FRED THOMAS

FRED THOMAS
funk
New York City
A founding father of funk, bandleader Fred Thomas is among the most influential bass players alive today. Principal bassist with James Brown’s band for over three decades, Thomas’ signature basslines are the backbone of dozens of funk’s most iconic hits. With a career spanning over half a century, this elder statesman shows no signs of slowing down. Now leading his own seven-piece funk band, he’s holding down the groove he helped build.
In the mid-1960s, African American musicians blended soul, jazz, and R&B to create funk. Described as “more a feeling than a definable genre,” funk is above all an invitation to dance. With heavy beats and syncopated bass, funk features extended vamps on a single chord, stress on the first beat of a measure, and a dynamic horn section. Today, funk is extensively sampled in house music, R&B, and hip hop, styles it helped inspire.
Originally from Georgia, Thomas moved to New York City fresh out of high school in 1965. After a few lessons on the bass from his cousin, he was gigging in barrooms around the city. “I did my own thing,” he says, “which is to keep a nice bottom in the pocket.” It was at Harlem’s Smalls Paradise club in 1971 that James Brown took notice, joining Thomas’ band for an impromptu performance. That evening, Brown hired the entire band, and the rest is history. Throughout the 1970s and early 1980s, Thomas recorded on multiple releases with the J.B.’s, the backing band for Brown, as well as other singers associated with the James Brown Revue. Many of Thomas’ basslines from these recordings have been heavily sampled in hip hop, including the song “Pass the Peas” and “Gimme Some More.”

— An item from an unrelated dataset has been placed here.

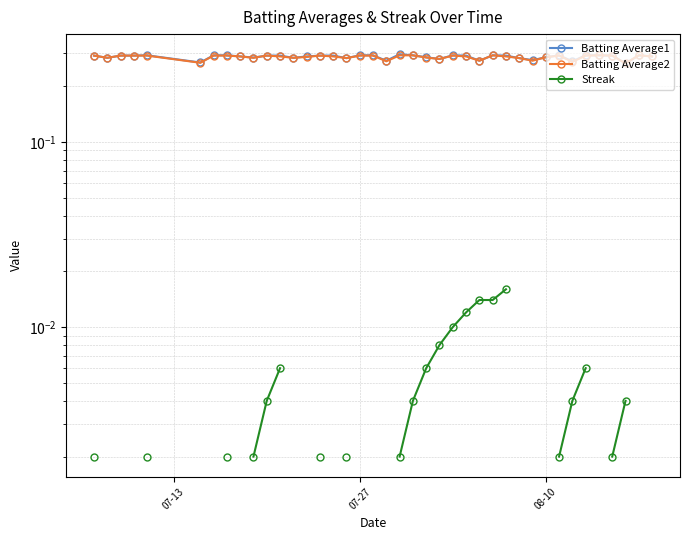

Which series has the largest range (max minus min)?

Batting Average1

After Brown’s death in 2006, Thomas spent some time as a recording artist with several other artists including Naomi Shelton & the Gospel Queens, but ultimately felt the call to return to bandleading. “I’ve got to do the singing, playing, talking, moving, directing,” he says. His band currently features Gabriel Caplan on guitar and keys, saxophonist “Kiki” Nakajima Caplan, trumpeter Tyrone Cox, trombonist Alex Asher, guitarist Mark Marshall, and Andy Bauer on drums. “You never let up, man,” he says, when asked what his secret is. And at almost 80 years old, it seems his philosophy is working in more ways than one.